══ EXTRACTED INFORMATION

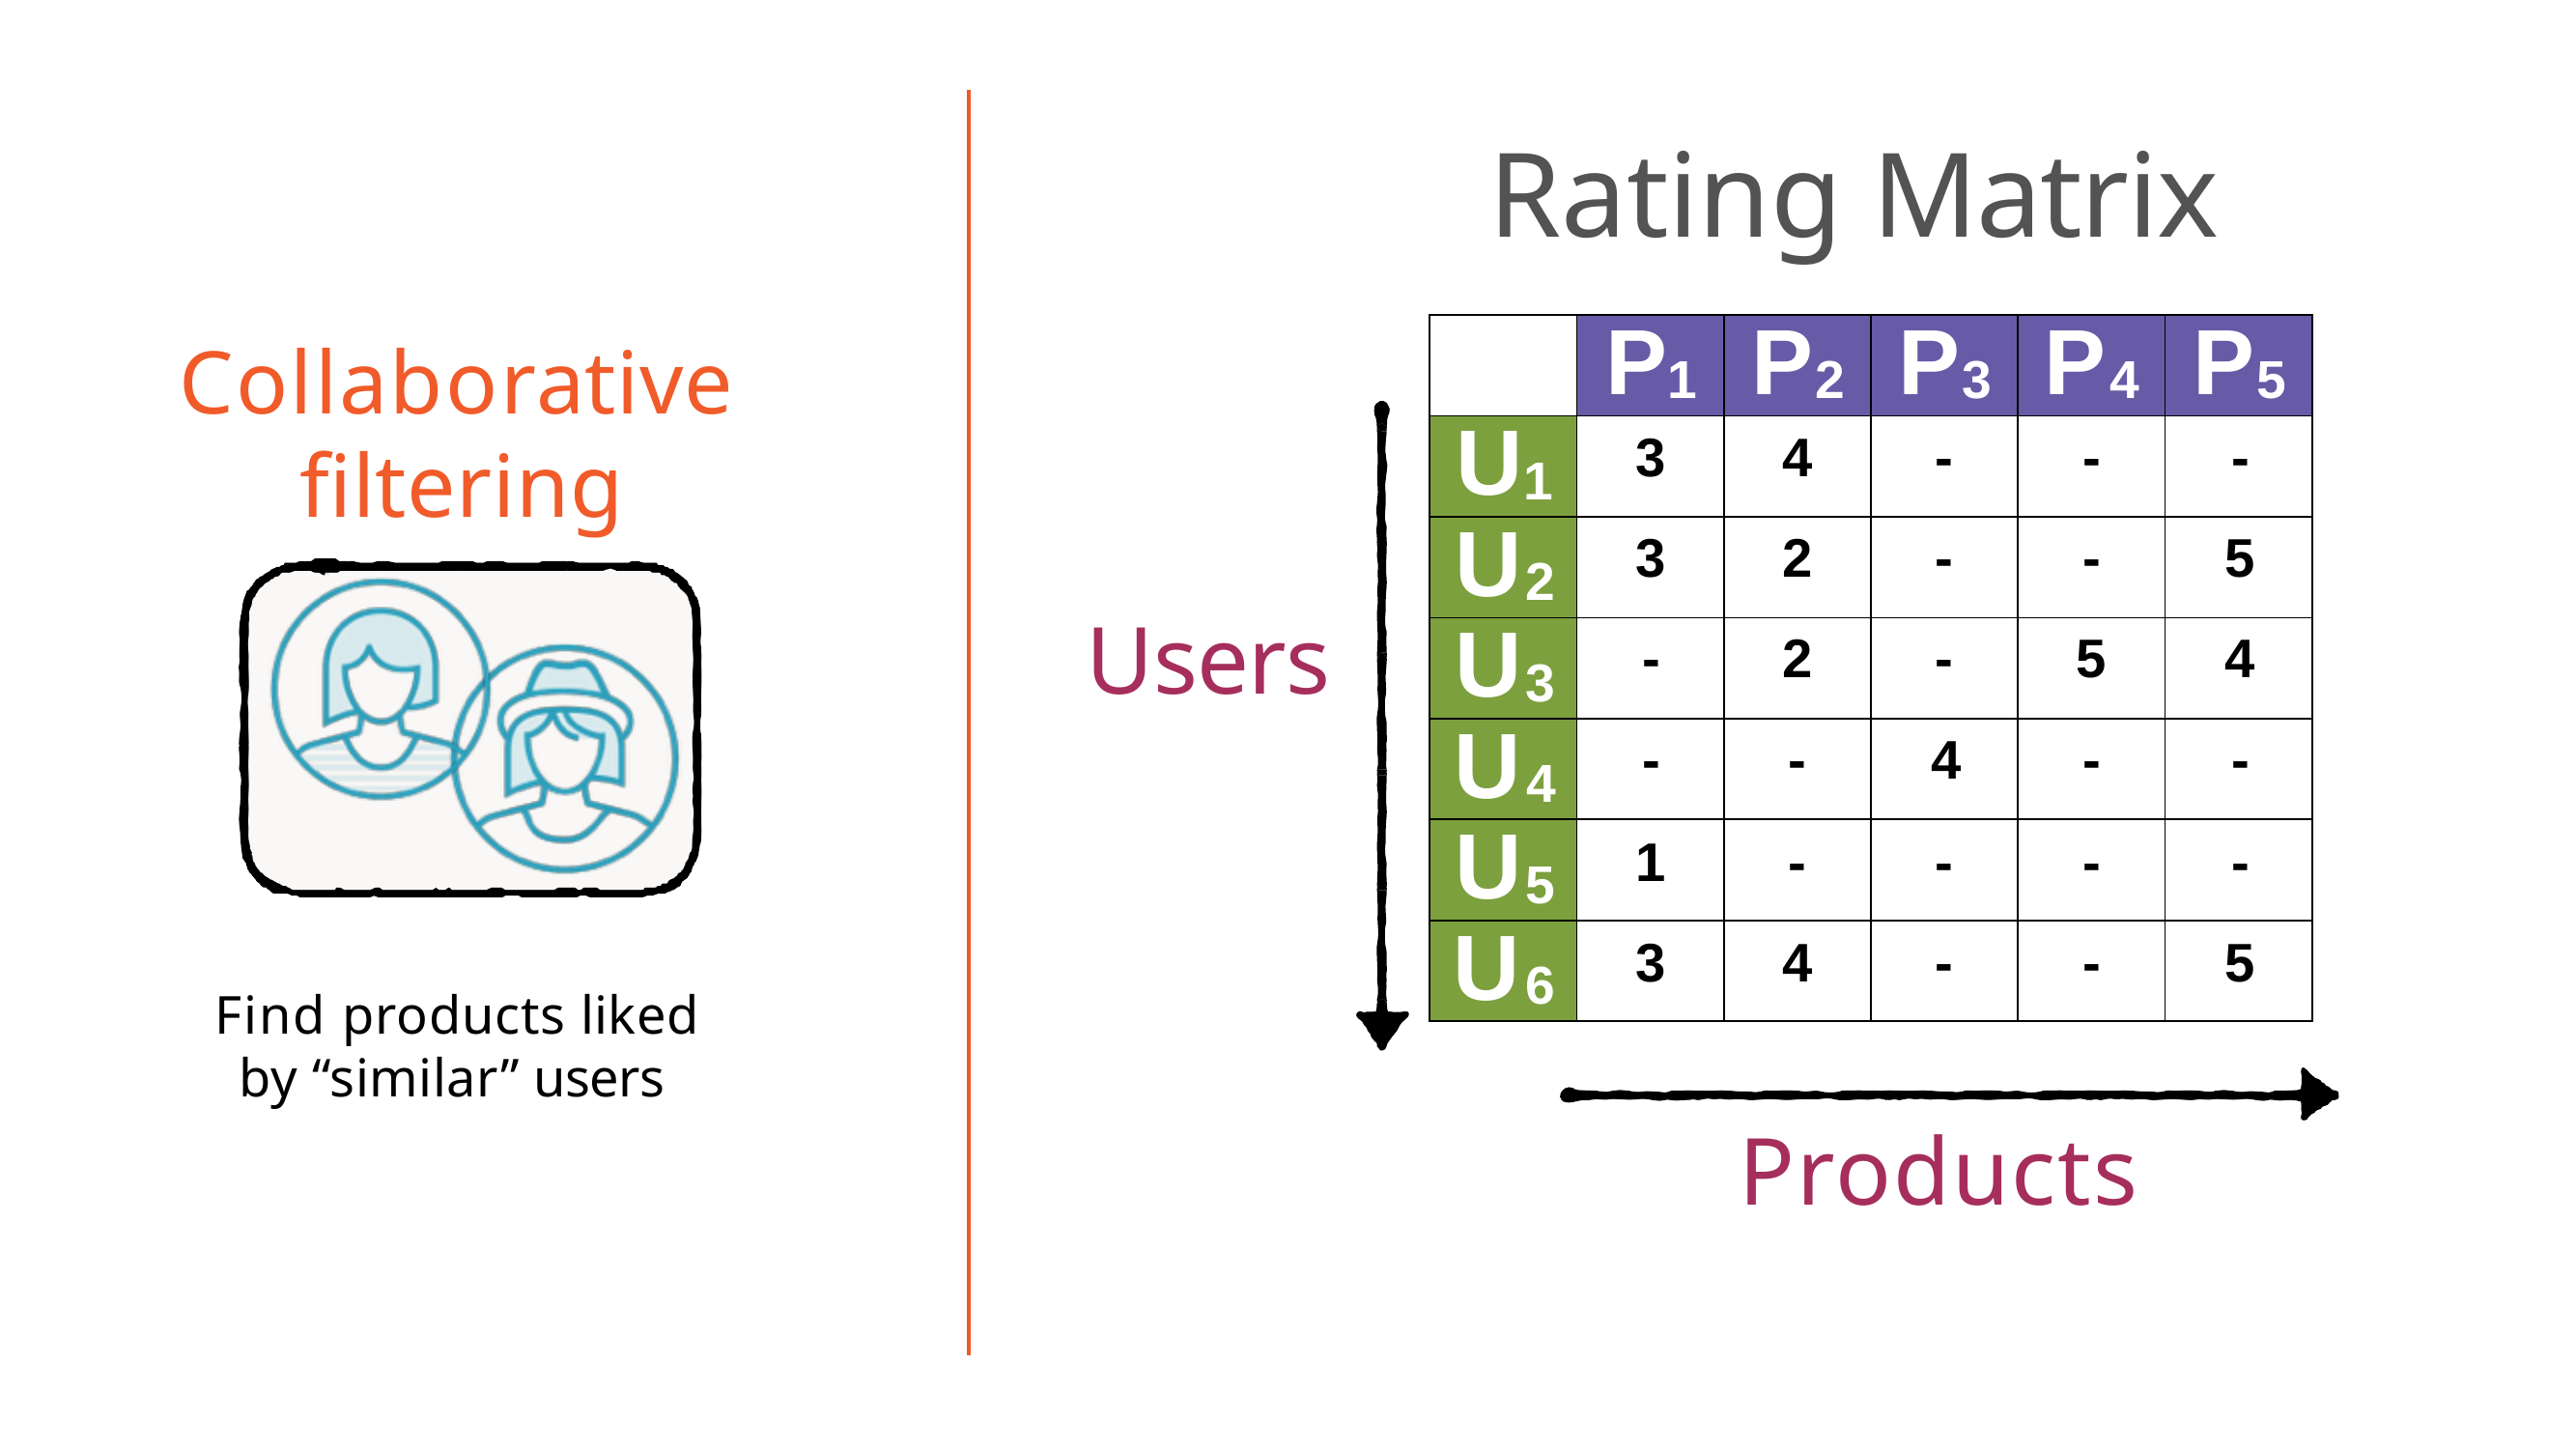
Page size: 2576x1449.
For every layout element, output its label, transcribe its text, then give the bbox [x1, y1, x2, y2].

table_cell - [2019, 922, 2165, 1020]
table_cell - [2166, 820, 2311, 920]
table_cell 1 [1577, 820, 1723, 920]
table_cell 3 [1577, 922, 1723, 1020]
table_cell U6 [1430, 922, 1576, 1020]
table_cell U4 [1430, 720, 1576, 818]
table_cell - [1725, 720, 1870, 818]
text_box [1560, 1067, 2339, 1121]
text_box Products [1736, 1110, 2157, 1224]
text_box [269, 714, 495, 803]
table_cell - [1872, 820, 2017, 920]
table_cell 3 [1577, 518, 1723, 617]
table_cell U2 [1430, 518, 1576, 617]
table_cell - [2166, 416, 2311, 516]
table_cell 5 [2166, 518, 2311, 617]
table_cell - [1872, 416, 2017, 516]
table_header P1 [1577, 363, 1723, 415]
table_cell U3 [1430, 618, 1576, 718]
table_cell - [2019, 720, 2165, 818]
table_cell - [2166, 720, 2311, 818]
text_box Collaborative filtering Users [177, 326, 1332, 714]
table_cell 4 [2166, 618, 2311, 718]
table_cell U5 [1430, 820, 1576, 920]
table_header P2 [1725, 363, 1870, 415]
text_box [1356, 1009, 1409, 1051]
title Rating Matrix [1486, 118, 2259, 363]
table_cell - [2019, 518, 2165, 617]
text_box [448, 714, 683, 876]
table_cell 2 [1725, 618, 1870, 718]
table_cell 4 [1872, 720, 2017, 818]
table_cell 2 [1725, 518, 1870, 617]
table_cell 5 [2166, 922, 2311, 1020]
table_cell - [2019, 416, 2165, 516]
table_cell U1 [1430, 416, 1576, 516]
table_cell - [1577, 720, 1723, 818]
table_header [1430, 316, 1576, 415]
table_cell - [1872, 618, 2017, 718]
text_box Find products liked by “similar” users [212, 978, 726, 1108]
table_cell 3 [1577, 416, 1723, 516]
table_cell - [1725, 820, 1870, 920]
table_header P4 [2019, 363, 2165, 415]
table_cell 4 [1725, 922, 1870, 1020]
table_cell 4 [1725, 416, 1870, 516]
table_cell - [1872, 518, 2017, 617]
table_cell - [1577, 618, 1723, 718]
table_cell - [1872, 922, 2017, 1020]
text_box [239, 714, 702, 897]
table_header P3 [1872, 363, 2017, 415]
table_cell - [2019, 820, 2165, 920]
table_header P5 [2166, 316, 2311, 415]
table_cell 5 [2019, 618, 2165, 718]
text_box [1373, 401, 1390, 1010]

════

== PROBLEM ==
Copy each entry exactly, with no pictures.

== RESPONSE ==
Page size: 2576x1449.
For every layout element, output its label, transcribe its text, then give the bbox [x1, y1, x2, y2].

table_cell - [2019, 922, 2165, 1020]
table_cell - [2166, 820, 2311, 920]
table_cell 1 [1577, 820, 1723, 920]
table_cell 3 [1577, 922, 1723, 1020]
table_cell U6 [1430, 922, 1576, 1020]
table_cell U4 [1430, 720, 1576, 818]
table_cell - [1725, 720, 1870, 818]
text_box [1560, 1067, 2339, 1121]
text_box Products [1736, 1110, 2157, 1224]
text_box [269, 714, 495, 803]
table_cell - [1872, 820, 2017, 920]
table_cell 3 [1577, 518, 1723, 617]
table_cell U2 [1430, 518, 1576, 617]
table_cell - [2166, 416, 2311, 516]
table_cell 5 [2166, 518, 2311, 617]
table_cell - [1872, 416, 2017, 516]
table_header P1 [1577, 363, 1723, 415]
table_cell U3 [1430, 618, 1576, 718]
table_cell - [2019, 720, 2165, 818]
table_cell - [2166, 720, 2311, 818]
text_box Collaborative filtering Users [177, 326, 1332, 714]
table_cell 4 [2166, 618, 2311, 718]
table_cell U5 [1430, 820, 1576, 920]
table_header P2 [1725, 363, 1870, 415]
text_box [1356, 1009, 1409, 1051]
title Rating Matrix [1486, 118, 2259, 363]
table_cell - [2019, 518, 2165, 617]
text_box [448, 714, 683, 876]
table_cell 2 [1725, 618, 1870, 718]
table_cell 4 [1872, 720, 2017, 818]
table_cell 2 [1725, 518, 1870, 617]
table_cell 5 [2166, 922, 2311, 1020]
table_cell - [2019, 416, 2165, 516]
table_cell U1 [1430, 416, 1576, 516]
table_cell - [1577, 720, 1723, 818]
table_header [1430, 316, 1576, 415]
table_cell - [1872, 618, 2017, 718]
text_box Find products liked by “similar” users [212, 978, 726, 1108]
table_cell 3 [1577, 416, 1723, 516]
table_cell - [1725, 820, 1870, 920]
table_header P4 [2019, 363, 2165, 415]
table_cell 4 [1725, 922, 1870, 1020]
table_cell 4 [1725, 416, 1870, 516]
table_cell - [1872, 518, 2017, 617]
table_cell - [1577, 618, 1723, 718]
table_cell - [1872, 922, 2017, 1020]
text_box [239, 714, 702, 897]
table_header P3 [1872, 363, 2017, 415]
table_cell - [2019, 820, 2165, 920]
table_header P5 [2166, 316, 2311, 415]
table_cell 5 [2019, 618, 2165, 718]
text_box [1373, 401, 1390, 1010]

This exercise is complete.